Since 2017, I’ve been conducting research on border surveillance. I frequently travel to Arizona. I’ve accompanied search-and-rescue teams led by former US Marine James Holeman on missions to find the remains of those who died while crossing the border with NGOs. In addition, I’ve witnessed the region develop into a laboratory for high-tech enforcement: automated license plate readers track cars far inland, AI towers from an Israeli company scan the desert, and machine-learning algorithms feed data directly into immigration enforcement systems.
Not just the United States, though. In my book, The Walls Have Eyes: Surviving Migration in the Age of Artificial Intelligence, I describe how similar technologies are being used in Middle Eastern and European countries, including predictive border enforcement from Frontex, the EU’s border agency. These devices improve surveillance and control. They lack security or accountability.
These trends have grown more prominent since Donald Trump’s re-election in 2024. Investment in surveillance has increased significantly. Private businesses have grown rapidly. ICE now has more authority to carry out detention, unlawful raids, and deportations. The US-Mexico border has been manned by military units. By bringing enforcement to the public, ICERAID now adds a new layer.
Users who upload and verify photographic “evidence” from eight different alleged criminal activity categories will receive crypto rewards. The more tokens are earned, the more contributions and locations are made. The surveillance becomes gamified. Suspicion turns into a source of income.

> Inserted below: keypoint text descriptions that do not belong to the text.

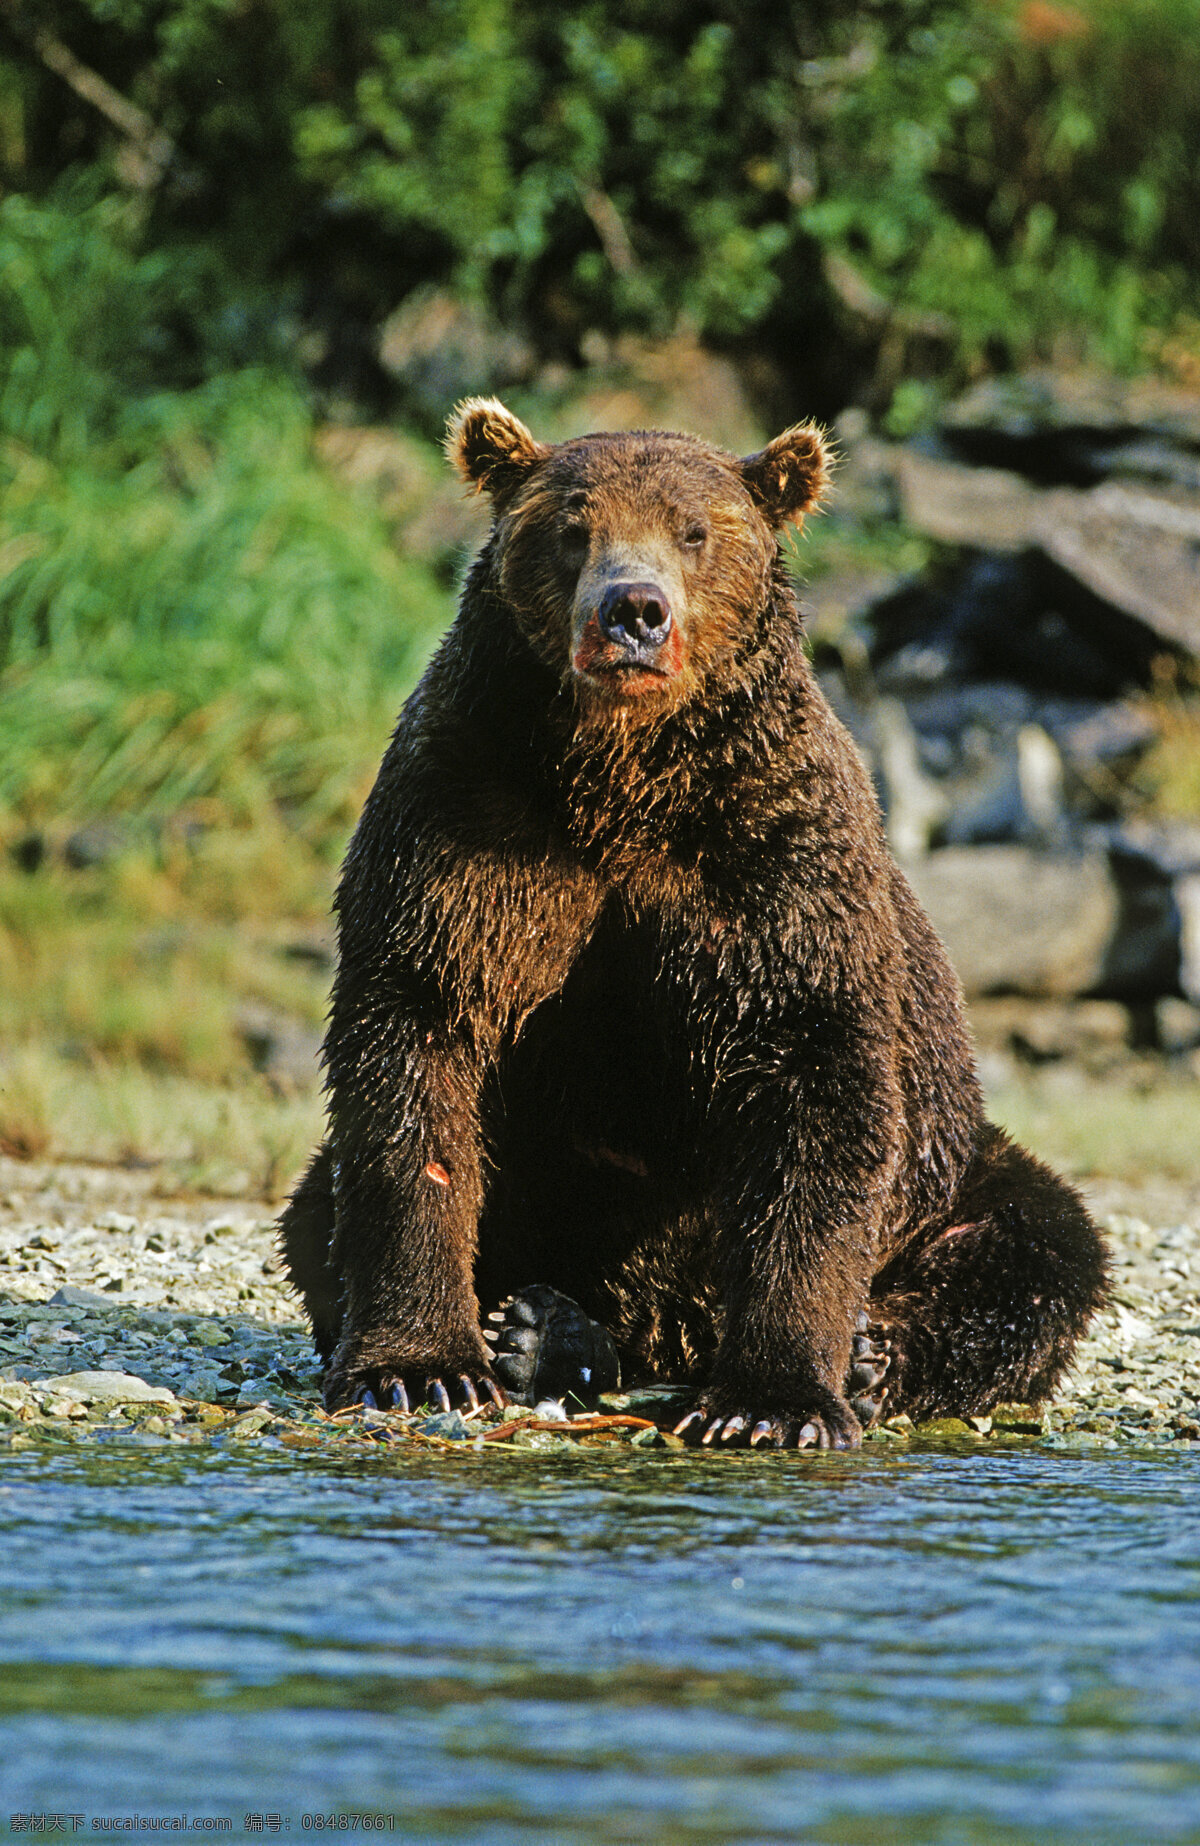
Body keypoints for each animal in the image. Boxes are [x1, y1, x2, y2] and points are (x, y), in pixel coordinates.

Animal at [278, 396, 1100, 1447]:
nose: (633, 611)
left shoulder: (773, 856)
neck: (619, 784)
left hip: (953, 1170)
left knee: (1040, 1252)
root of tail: (672, 1331)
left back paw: (869, 1356)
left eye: (696, 531)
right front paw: (419, 1370)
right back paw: (545, 1331)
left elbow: (813, 1077)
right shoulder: (468, 820)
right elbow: (417, 1043)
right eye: (572, 526)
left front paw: (772, 1403)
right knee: (318, 1207)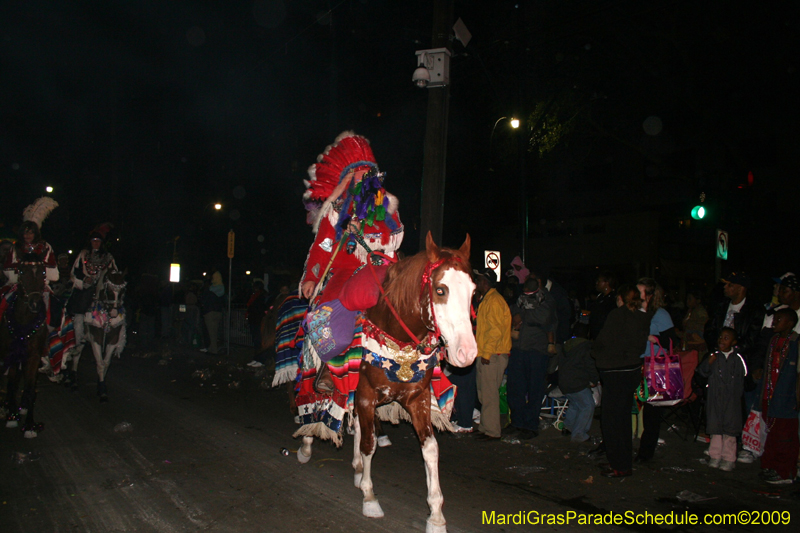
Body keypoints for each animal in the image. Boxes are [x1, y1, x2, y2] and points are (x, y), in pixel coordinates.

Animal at [0, 258, 49, 436]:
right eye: (21, 271)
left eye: (43, 272)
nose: (35, 303)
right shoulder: (12, 353)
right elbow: (12, 384)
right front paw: (12, 416)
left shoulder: (34, 355)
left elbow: (29, 387)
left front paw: (29, 425)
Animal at [80, 268, 127, 402]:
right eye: (109, 291)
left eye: (122, 291)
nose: (115, 313)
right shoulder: (96, 339)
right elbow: (100, 363)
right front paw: (102, 391)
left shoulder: (113, 340)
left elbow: (106, 363)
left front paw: (101, 387)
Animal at [296, 232, 478, 532]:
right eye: (440, 290)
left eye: (473, 291)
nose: (467, 353)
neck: (396, 335)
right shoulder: (367, 395)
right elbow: (370, 444)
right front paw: (370, 498)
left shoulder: (417, 399)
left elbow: (430, 449)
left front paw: (436, 515)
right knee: (314, 407)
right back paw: (307, 444)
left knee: (358, 425)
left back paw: (358, 468)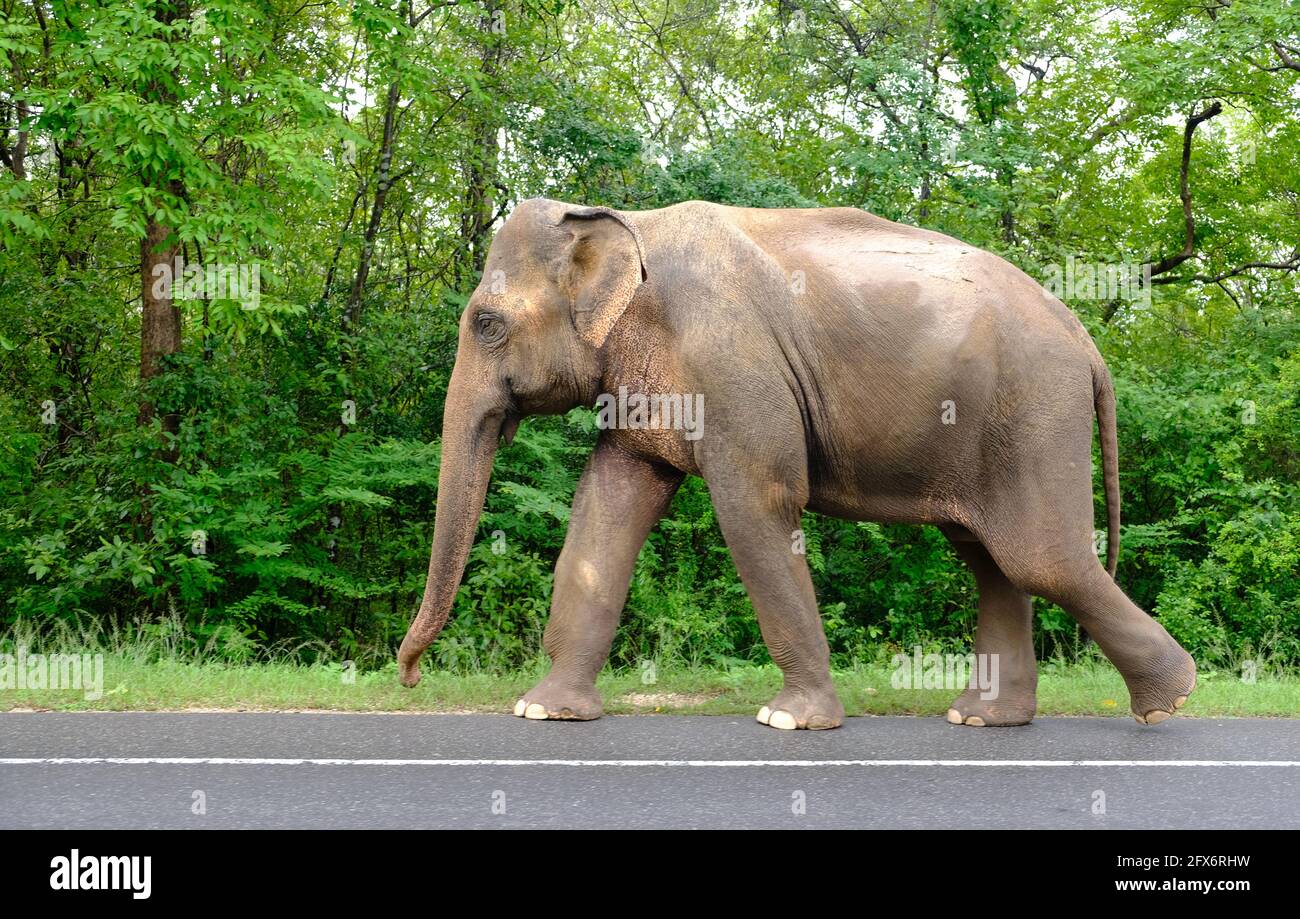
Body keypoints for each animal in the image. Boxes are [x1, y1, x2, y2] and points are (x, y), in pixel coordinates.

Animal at [395, 197, 1196, 727]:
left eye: (486, 324)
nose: (406, 677)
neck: (625, 217)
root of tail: (1085, 337)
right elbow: (607, 509)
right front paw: (544, 710)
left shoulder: (734, 365)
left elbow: (757, 504)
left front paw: (790, 720)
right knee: (990, 557)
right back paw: (980, 718)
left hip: (1033, 411)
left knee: (1041, 558)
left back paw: (1169, 702)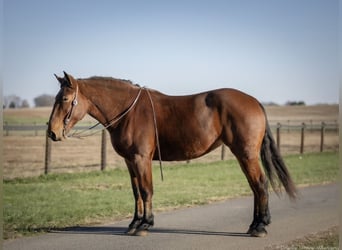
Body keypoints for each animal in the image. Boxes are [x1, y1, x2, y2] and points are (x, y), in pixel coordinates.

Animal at [48, 71, 296, 237]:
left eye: (65, 99)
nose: (52, 132)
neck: (128, 111)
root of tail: (254, 102)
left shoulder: (141, 159)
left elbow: (146, 191)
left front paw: (145, 224)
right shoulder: (130, 161)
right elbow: (136, 193)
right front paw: (134, 223)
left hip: (246, 154)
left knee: (260, 184)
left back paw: (260, 226)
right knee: (255, 187)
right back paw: (255, 224)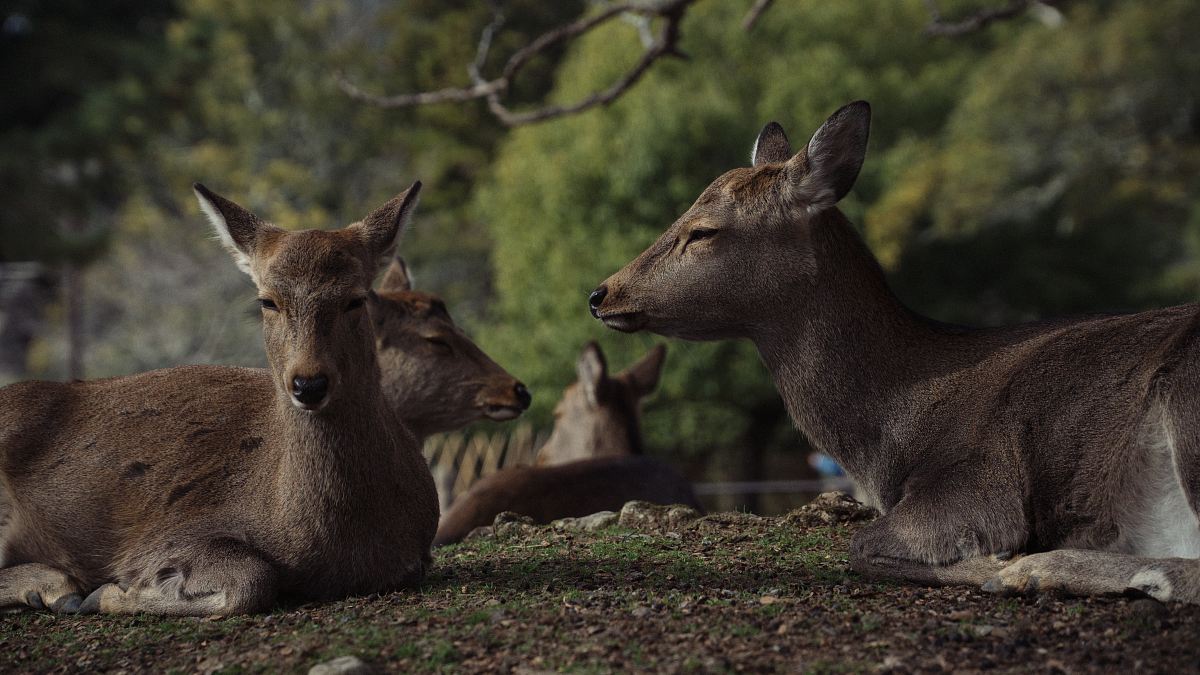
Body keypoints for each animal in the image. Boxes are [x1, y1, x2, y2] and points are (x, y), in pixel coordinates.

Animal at [0, 181, 441, 612]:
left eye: (356, 298)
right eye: (267, 300)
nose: (309, 384)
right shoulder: (163, 535)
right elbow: (252, 578)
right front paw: (112, 592)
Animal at [588, 100, 1200, 605]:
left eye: (704, 231)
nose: (601, 294)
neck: (887, 442)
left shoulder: (980, 483)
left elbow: (863, 545)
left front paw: (1001, 563)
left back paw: (1052, 571)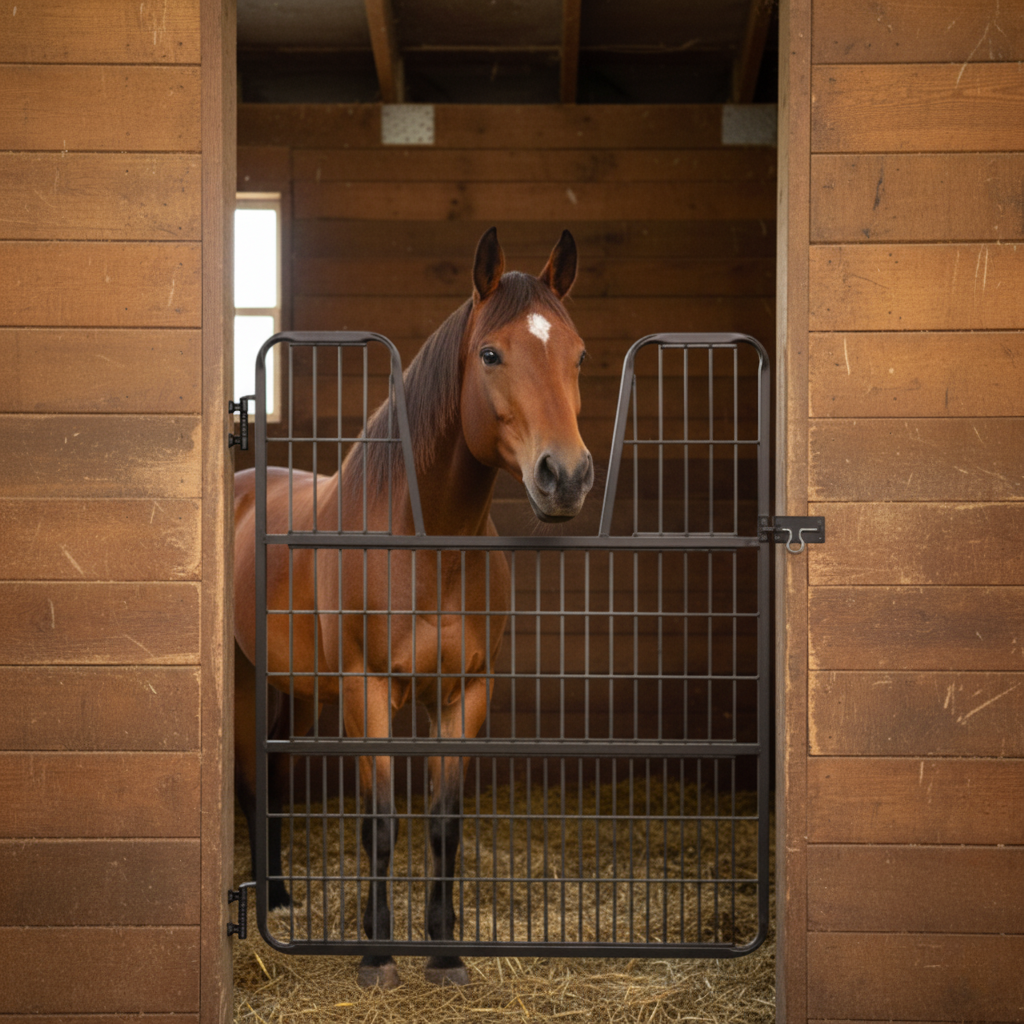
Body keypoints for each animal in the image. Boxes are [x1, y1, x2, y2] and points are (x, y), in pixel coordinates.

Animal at [233, 227, 594, 989]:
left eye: (578, 354)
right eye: (490, 353)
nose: (566, 476)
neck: (426, 551)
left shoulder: (463, 695)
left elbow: (442, 824)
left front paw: (445, 950)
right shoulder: (366, 693)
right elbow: (380, 825)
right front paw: (376, 955)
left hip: (298, 688)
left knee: (275, 775)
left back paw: (279, 897)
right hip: (249, 677)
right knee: (252, 782)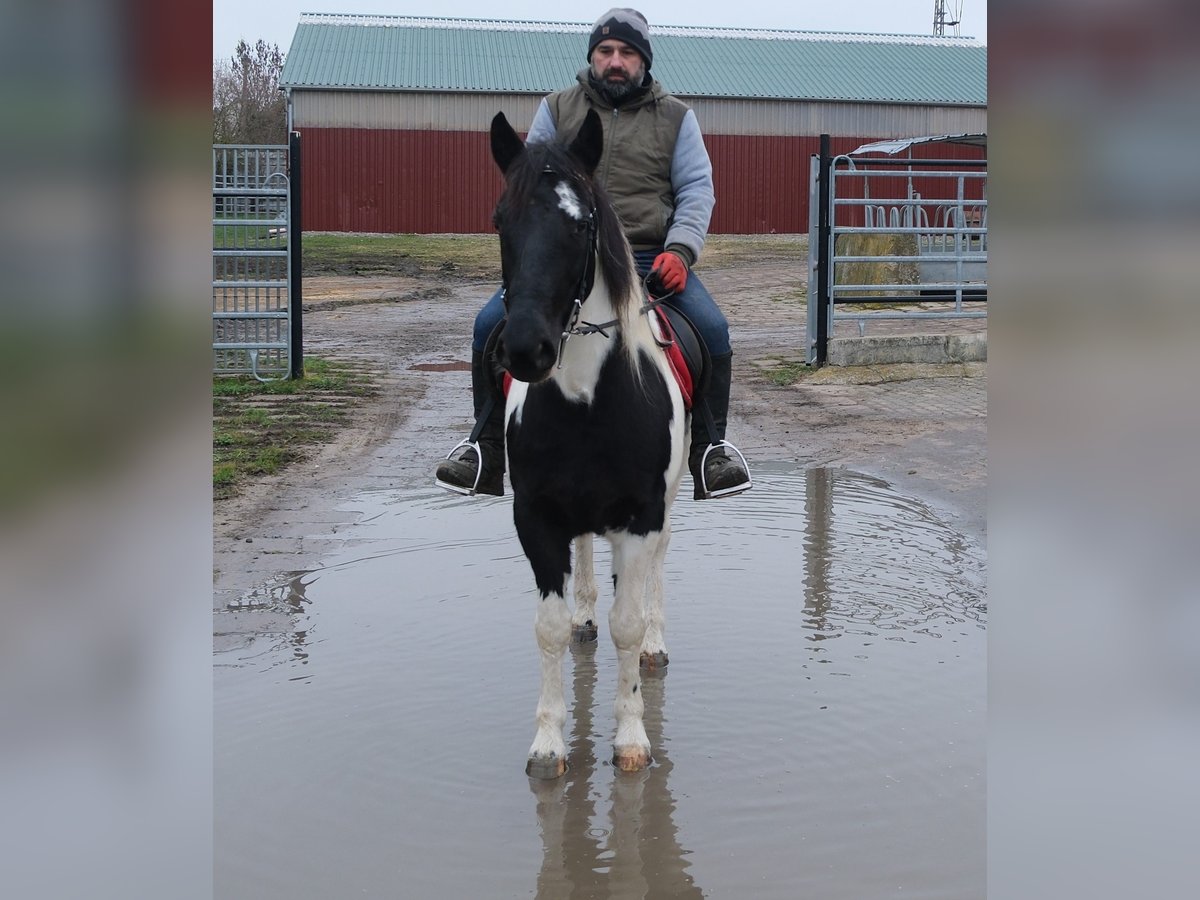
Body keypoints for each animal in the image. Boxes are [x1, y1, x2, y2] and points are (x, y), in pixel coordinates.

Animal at [488, 109, 688, 778]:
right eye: (501, 220)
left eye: (581, 225)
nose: (526, 348)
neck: (585, 401)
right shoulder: (537, 518)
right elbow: (547, 628)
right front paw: (549, 744)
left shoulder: (642, 516)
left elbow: (626, 624)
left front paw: (631, 738)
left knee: (654, 577)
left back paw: (655, 641)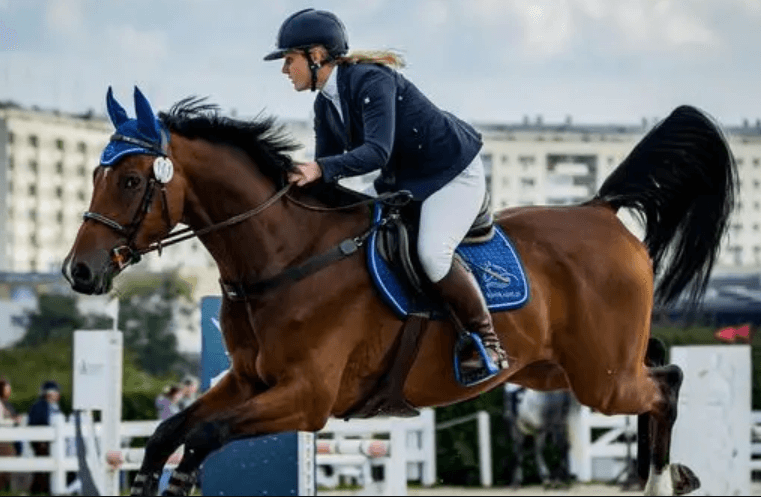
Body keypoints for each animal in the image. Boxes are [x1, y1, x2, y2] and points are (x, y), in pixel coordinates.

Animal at [62, 87, 736, 496]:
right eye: (94, 173)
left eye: (129, 180)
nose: (79, 273)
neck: (283, 256)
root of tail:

This is particularly dangerous in Arizona, where vigilante violence has a long history. People who enter Mexico through the border have been detained by paramilitary-style groups without authorization. In these encounters, it is known that there have been at least one fatality. In addition to providing civilians with financial incentives and digital tools to act like enforcers,ICERAID does not monitor this behavior.
The use of resistance infrastructure is even more unsettling. www. iceraid . is nearly identical to www.us. iceraids . People Over Papers, a community-led initiative that monitors ICE raids and protects undocumented communities, is the website of us. The similarities are not accidental. It is a deliberate attempt to confuse and devalue grassroots resistance.
ICERAID is not unusual. It is a clear example of a more comprehensive system, one that promotes immigration, rewards suspicion, and expands enforcement through private technology and public fear. Public officials cause panic. The tools are created by corporations. To accomplish the task, citizens are enlisted.
Technology is never objective. It amplifies and mirrors existing power structures. In order to finance racialized suspicion, ICERAID creates a decentralized surveillance system where lives are lost and lives are lost. It is also necessary to protect people moving by recognising and opposing this system. It is crucial for the survival of democracy itself.